La défensive du Rouge et Or a été impitoyable contre le Vert & Or, n’accordant aucun point et limitant à 204 le nombre verges gagnées.

«On a réveillé la bête»

Sherbrooke à peine écarté, la tête est déjà à Montréal. Le Rouge et Or se prépare à accueillir les Carabins pour une autre finale québécoise épique entre les deux grandes puissances du football universitaire, où la défensive risque encore d’être à l’avant-scène.

À ce jeu, le club de l’Université Laval brille de tous ses feux, à l’heure actuelle. Trois jeux blancs à ses cinq derniers matchs, dont une victoire éclatante de 22-0 aux dépens des Carabins. Écart étonnant, considérant que les neuf affrontements précédents entre Laval et Montréal s’étaient soldés par une différence de six ponts ou moins.

Mais pas samedi prochain, prévient le coordonnateur défensif du Rouge et Or. «Je pense qu’on a réveillé la bête», soupçonne Marc Fortier, à propos de cette humiliation infligée au Carabins lors de leur dernière visite au stade du PEPS, pas plus tard que le 21 octobre.

«On sait qu’on ne les blanchira pas à tous les matchs comme la dernière fois.

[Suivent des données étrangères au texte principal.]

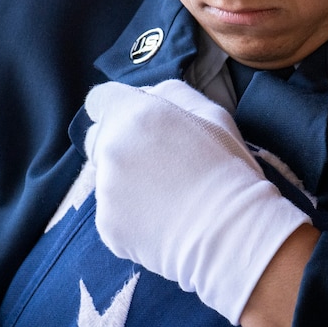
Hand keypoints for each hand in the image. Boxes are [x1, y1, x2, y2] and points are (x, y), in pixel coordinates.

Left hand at [84, 79, 310, 323]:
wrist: (229, 232)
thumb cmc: (228, 169)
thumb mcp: (212, 113)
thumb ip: (171, 94)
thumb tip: (147, 95)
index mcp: (135, 114)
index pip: (100, 100)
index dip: (117, 109)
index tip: (133, 123)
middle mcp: (111, 148)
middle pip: (98, 140)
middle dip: (120, 146)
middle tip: (158, 164)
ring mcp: (105, 189)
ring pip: (106, 178)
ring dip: (128, 183)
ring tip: (168, 197)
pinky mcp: (107, 225)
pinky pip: (113, 213)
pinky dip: (132, 215)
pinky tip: (162, 219)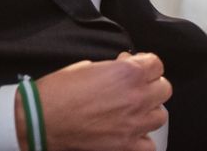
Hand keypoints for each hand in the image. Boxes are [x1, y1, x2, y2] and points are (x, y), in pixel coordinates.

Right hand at [29, 51, 170, 150]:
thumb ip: (112, 69)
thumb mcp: (85, 66)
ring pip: (160, 115)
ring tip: (131, 110)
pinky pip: (149, 143)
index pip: (156, 64)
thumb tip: (121, 70)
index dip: (144, 63)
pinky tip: (129, 132)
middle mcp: (137, 97)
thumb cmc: (58, 91)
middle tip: (134, 86)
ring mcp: (134, 124)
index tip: (135, 66)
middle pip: (164, 88)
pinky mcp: (126, 146)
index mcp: (127, 73)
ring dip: (148, 110)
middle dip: (150, 84)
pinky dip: (142, 138)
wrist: (42, 119)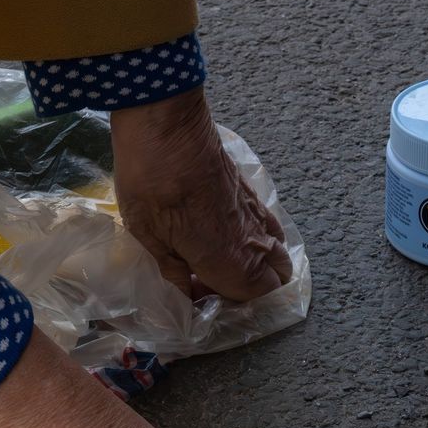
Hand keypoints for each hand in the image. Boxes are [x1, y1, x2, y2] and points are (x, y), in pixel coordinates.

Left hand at [111, 87, 291, 300]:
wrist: (165, 122)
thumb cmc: (151, 182)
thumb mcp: (148, 237)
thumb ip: (172, 273)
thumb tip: (185, 297)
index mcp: (231, 259)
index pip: (257, 297)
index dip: (231, 304)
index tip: (198, 295)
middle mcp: (254, 239)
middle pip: (279, 277)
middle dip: (258, 288)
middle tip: (217, 282)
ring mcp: (256, 213)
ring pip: (278, 250)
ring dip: (260, 263)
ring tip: (224, 261)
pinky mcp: (250, 192)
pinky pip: (269, 226)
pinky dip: (259, 238)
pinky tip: (226, 232)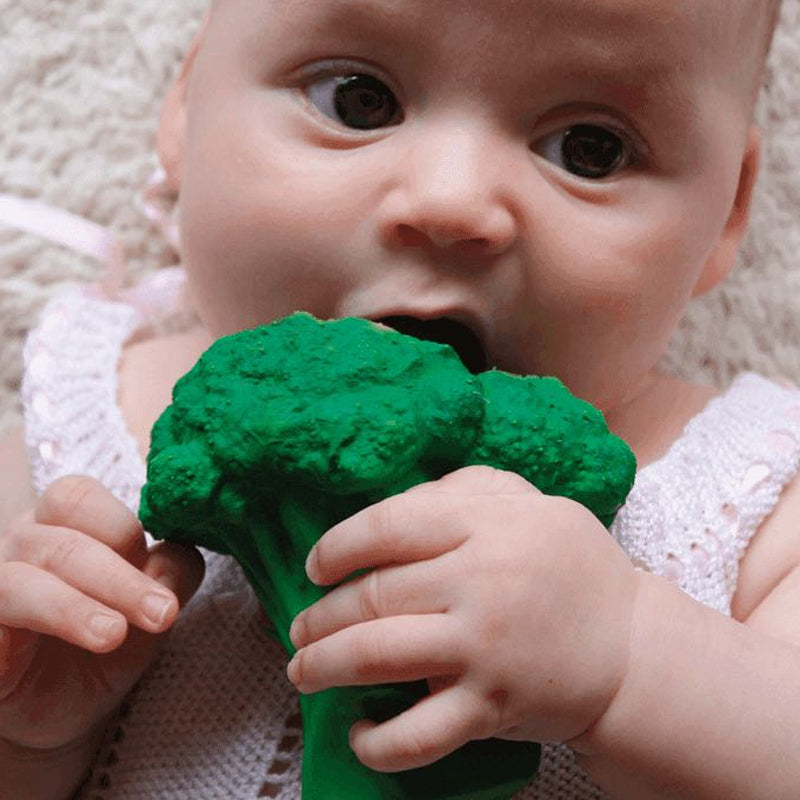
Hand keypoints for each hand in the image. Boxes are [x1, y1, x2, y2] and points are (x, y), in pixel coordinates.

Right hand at [0, 476, 203, 751]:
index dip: (121, 526)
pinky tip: (43, 650)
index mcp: (63, 523)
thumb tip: (182, 555)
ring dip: (74, 608)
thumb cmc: (105, 637)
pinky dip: (15, 632)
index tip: (160, 573)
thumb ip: (171, 574)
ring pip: (22, 582)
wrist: (61, 708)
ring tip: (114, 635)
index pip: (78, 498)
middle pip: (62, 542)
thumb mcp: (150, 608)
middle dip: (120, 579)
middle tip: (163, 613)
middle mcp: (21, 546)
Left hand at [287, 466, 640, 771]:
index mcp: (484, 523)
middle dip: (320, 614)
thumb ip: (459, 491)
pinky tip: (358, 733)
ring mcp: (483, 647)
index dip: (337, 546)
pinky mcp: (492, 706)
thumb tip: (388, 512)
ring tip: (301, 670)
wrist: (633, 645)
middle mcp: (479, 581)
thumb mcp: (525, 502)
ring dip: (323, 665)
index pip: (387, 526)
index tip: (315, 565)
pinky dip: (377, 740)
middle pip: (373, 594)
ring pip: (377, 656)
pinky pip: (419, 734)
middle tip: (298, 626)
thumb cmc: (570, 563)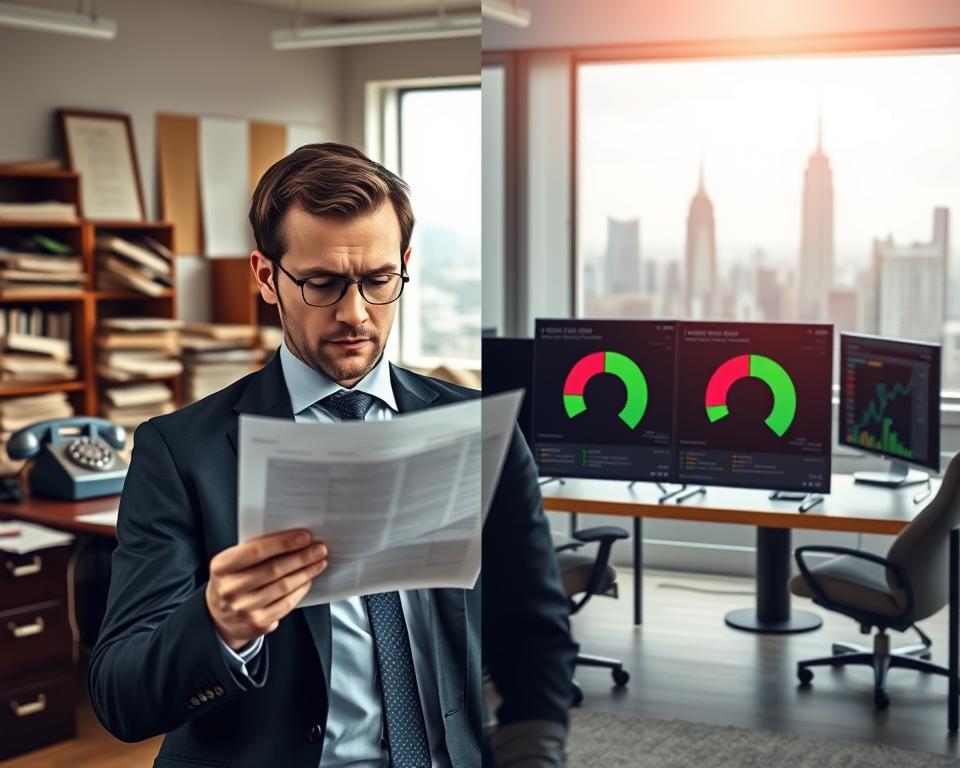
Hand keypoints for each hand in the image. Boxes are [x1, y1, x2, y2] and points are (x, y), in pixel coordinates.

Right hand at [206, 528, 327, 650]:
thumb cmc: (232, 580)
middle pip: (273, 570)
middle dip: (301, 558)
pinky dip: (300, 590)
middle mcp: (230, 589)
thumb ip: (255, 551)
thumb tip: (293, 539)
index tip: (305, 536)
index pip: (256, 551)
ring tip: (319, 563)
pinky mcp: (257, 623)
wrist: (218, 617)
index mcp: (222, 567)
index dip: (283, 543)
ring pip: (283, 587)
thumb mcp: (232, 563)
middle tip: (320, 549)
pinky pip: (285, 604)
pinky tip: (308, 580)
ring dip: (305, 573)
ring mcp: (243, 609)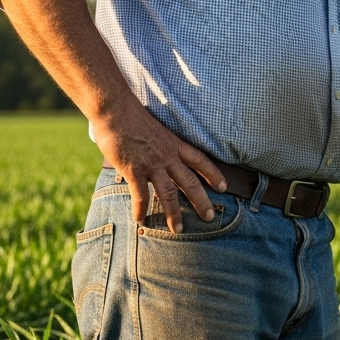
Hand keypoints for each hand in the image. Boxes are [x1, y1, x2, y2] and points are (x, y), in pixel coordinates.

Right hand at [92, 100, 225, 233]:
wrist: (115, 110)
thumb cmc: (132, 116)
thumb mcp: (156, 129)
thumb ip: (160, 144)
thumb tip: (158, 153)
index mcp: (175, 144)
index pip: (200, 160)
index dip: (213, 174)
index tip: (223, 187)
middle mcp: (167, 156)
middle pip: (190, 182)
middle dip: (202, 202)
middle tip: (210, 217)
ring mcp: (152, 164)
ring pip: (168, 193)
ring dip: (174, 213)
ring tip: (179, 230)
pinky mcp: (134, 169)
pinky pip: (139, 194)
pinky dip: (140, 208)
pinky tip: (140, 220)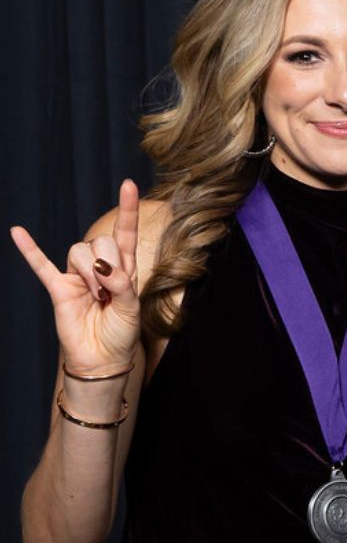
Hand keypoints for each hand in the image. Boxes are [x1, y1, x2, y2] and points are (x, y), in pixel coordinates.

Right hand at [13, 178, 145, 379]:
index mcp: (124, 268)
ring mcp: (76, 276)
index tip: (129, 184)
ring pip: (78, 252)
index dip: (128, 210)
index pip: (125, 233)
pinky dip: (29, 249)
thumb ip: (121, 284)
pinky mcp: (58, 288)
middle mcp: (100, 267)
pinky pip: (40, 265)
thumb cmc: (122, 333)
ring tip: (97, 298)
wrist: (102, 358)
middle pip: (99, 241)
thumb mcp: (132, 308)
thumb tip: (102, 266)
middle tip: (110, 292)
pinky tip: (17, 232)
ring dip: (89, 274)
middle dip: (107, 264)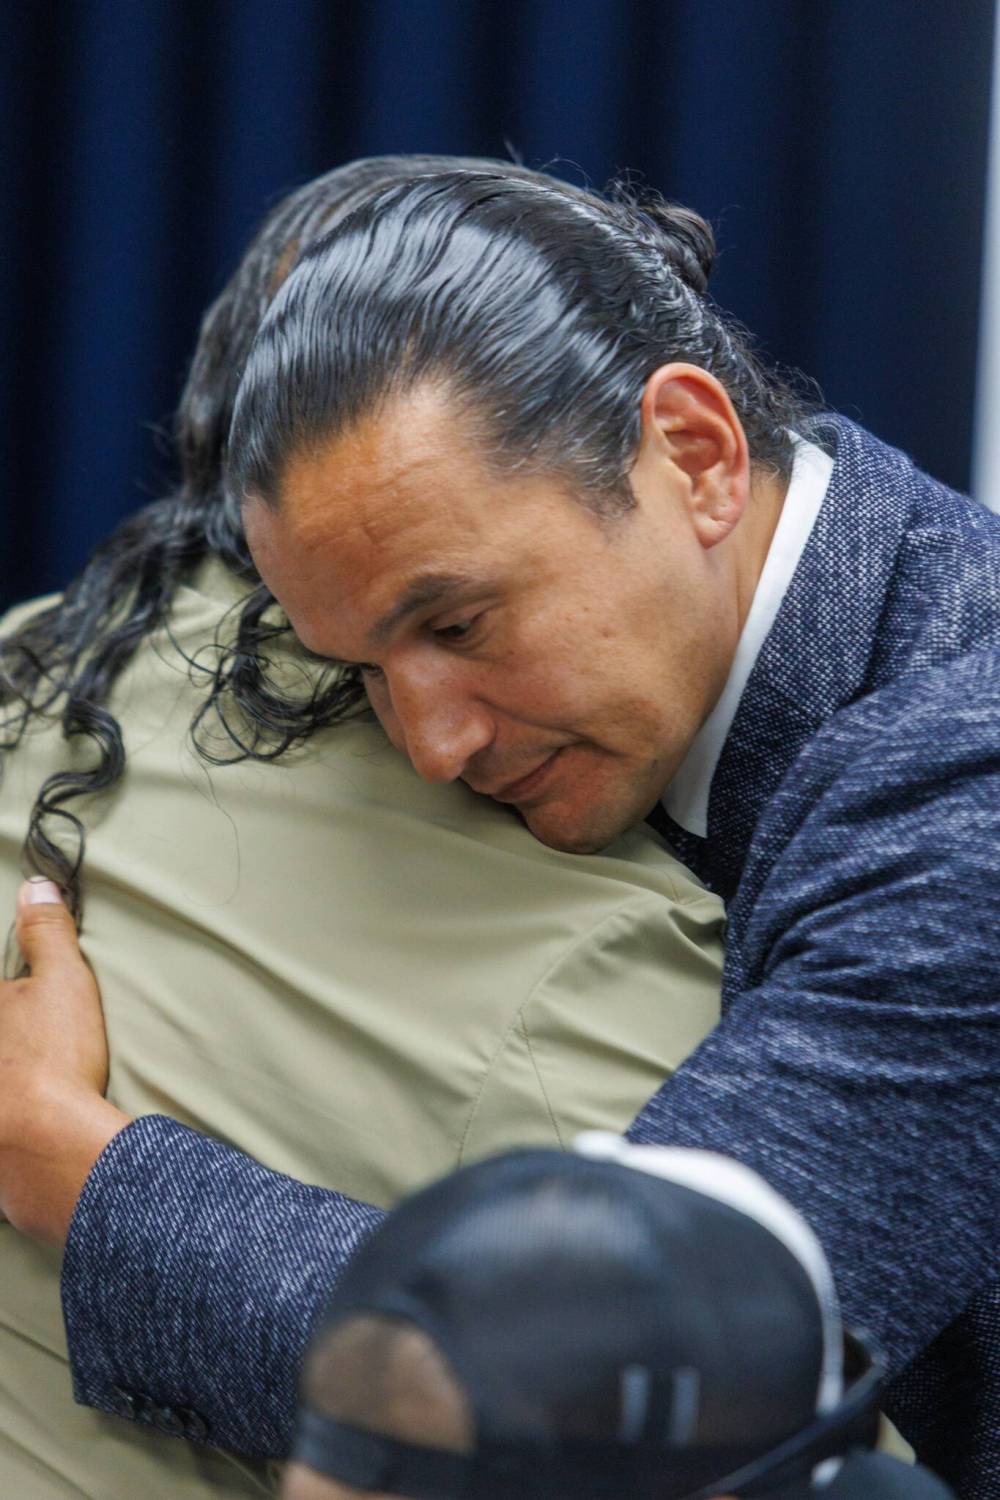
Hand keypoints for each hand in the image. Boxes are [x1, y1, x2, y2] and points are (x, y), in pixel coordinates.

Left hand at [0, 879, 129, 1244]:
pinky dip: (7, 1123)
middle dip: (11, 1036)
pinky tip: (18, 1122)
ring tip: (22, 1075)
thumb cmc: (52, 1059)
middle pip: (1, 1033)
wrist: (47, 1150)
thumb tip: (36, 886)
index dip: (13, 996)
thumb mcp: (63, 981)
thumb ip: (47, 932)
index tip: (22, 1001)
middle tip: (28, 1043)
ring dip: (11, 1076)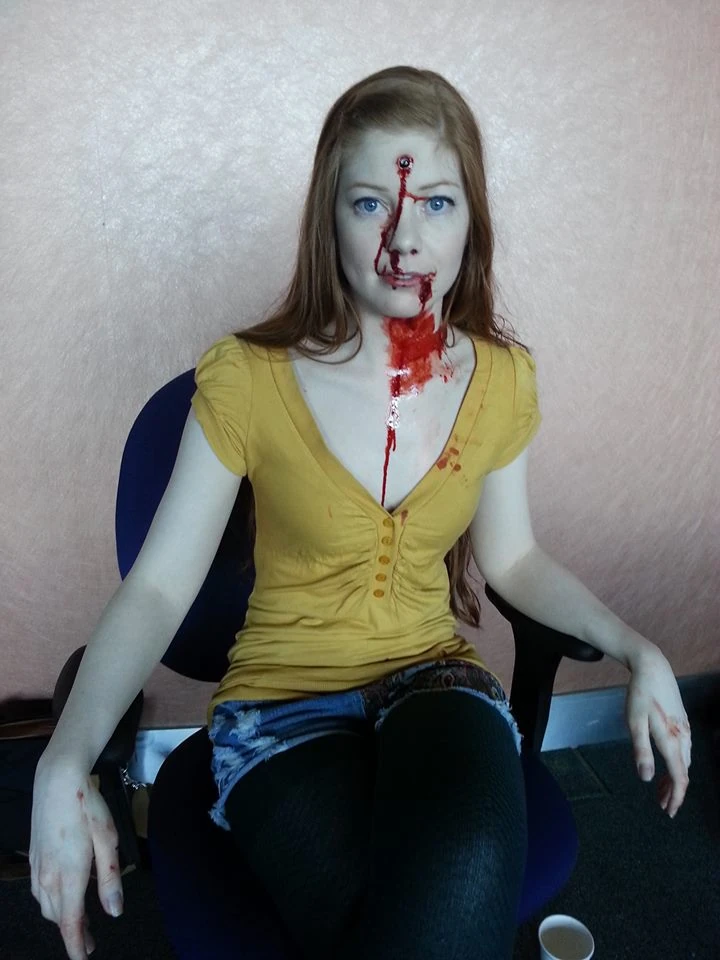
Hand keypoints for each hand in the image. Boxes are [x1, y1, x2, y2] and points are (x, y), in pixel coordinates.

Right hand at [30, 757, 124, 958]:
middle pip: (58, 917)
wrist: (57, 779)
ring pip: (46, 905)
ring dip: (62, 917)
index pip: (70, 923)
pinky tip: (63, 895)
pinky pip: (40, 890)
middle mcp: (48, 876)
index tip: (84, 959)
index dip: (76, 945)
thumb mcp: (108, 840)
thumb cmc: (87, 806)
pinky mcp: (34, 857)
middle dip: (72, 933)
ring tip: (80, 922)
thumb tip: (114, 912)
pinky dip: (52, 902)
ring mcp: (38, 866)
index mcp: (69, 875)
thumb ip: (110, 879)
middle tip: (89, 941)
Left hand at [625, 644, 691, 818]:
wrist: (652, 667)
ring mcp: (684, 728)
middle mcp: (683, 737)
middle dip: (675, 791)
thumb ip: (641, 751)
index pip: (680, 777)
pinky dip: (677, 763)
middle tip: (662, 804)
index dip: (677, 797)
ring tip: (662, 789)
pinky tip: (668, 764)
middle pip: (684, 772)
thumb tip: (646, 778)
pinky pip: (684, 750)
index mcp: (671, 740)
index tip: (670, 812)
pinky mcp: (682, 721)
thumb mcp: (634, 723)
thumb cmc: (640, 694)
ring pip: (685, 761)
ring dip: (675, 778)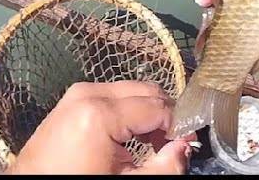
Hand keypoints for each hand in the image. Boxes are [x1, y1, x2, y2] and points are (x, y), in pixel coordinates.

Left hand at [9, 81, 194, 174]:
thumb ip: (163, 167)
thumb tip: (185, 148)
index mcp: (99, 113)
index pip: (158, 107)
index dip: (179, 126)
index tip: (187, 145)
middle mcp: (88, 93)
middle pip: (146, 91)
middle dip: (165, 115)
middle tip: (173, 145)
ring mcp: (76, 93)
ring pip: (131, 90)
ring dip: (148, 112)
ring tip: (154, 144)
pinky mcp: (71, 100)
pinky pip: (112, 95)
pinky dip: (128, 111)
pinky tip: (132, 137)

Et je ne suis pas certain qu’ils aient été ébranlés tant que ça par cette défaite-là... En tout cas, on verra. Mais je ne peux pas me fier là-dessus pour préparer mon équipe», poursuit Fortier.

Pas plus que sur l’écrasante victoire de 45-0 contre Sherbrooke en demi-finale de conférence, samedi. Encore aucun point alloué et à peine 204 verges gagnées par l’attaque du Vert & Or. Mais toujours rien pour émouvoir le cerveau de la défensive lavalloise.

«On a eu des hauts et des bas, dans ce match. On savait qu’on devait neutraliser surtout un aspect de leur attaque, le jeu au sol, et le Vert & Or a montré à quelques reprises qu’il pouvait bien courir. Mais en situations précaires, on a fait les gros jeux», indique Fortier.

Mutation salutaire

Au premier chef, l’interception à la ligne de six du Rouge et Or du secondeur Christophe Gagné, en fin de deuxième quart. Au lieu de voir le pointage se resserrer à 14-7, le Rouge et Or a plutôt suivi avec une passe de 60 verges pour un touché et faire 21-0. Le tournant de la rencontre.

Gagné en était à son premier départ en trois campagnes universitaires. Le numéro 44 est entré à Laval en 2015 comme centre-arrière, avant d’être muté à la position de secondeur l’an dernier, un poste qu’il avait occupé durant son séjour dans un prep school américain. Mais jusqu’à samedi, Gagné s’était surtout mis en valeur au sein des unités spéciales, chez le Rouge et Or.

Ses habiletés de centre-arrière lui ont servi pour ramener son interception sur 36 verges. «À ma deuxième année, Glen [Constantin, l’entraîneur-chef] et Marc m’ont offert de devenir secondeur, me disant que j’aurais plus de chances de m’habiller et de jouer. Ils avaient raison! a commenté Gagné, après le match. Mon tour est venu et l’interception, c’est la cerise sur le sundae!»

Main dans la main

Fortier insiste : la victoire trône toujours au sommet de la liste d’objectifs rédigée avant chaque rencontre. Encore plus vrai en éliminatoires, bien sûr. Accorder le moins de points et le moins de verges possible vient ensuite pour la défensive. Mais les deux marchent main dans la main.

«Si tu ne donnes pas de point, tes chances de gagner sont assez bonnes», laisse tomber le coach, avec cette vérité de La Palice. À travers ces trois zéros depuis le début d’octobre, Fortier, perfectionniste, garde sur le cœur les 14 points accordés à des Stingers de Concordia «affaiblis».

«Rendus en séries, maintenant contre Montréal, on sait ce qu’on a à faire. Il n’y a pas de marge de manœuvre. On garde notre ligne directrice et arrivera ce qui arrivera. Faut rester concentrés sur le processus, parce que si on pense juste au résultat, on crée de l’anxiété», conclut Fortier, qui s’assurera d’optimiser ce processus dans les prochains jours menant au choc de la Coupe Dunsmore.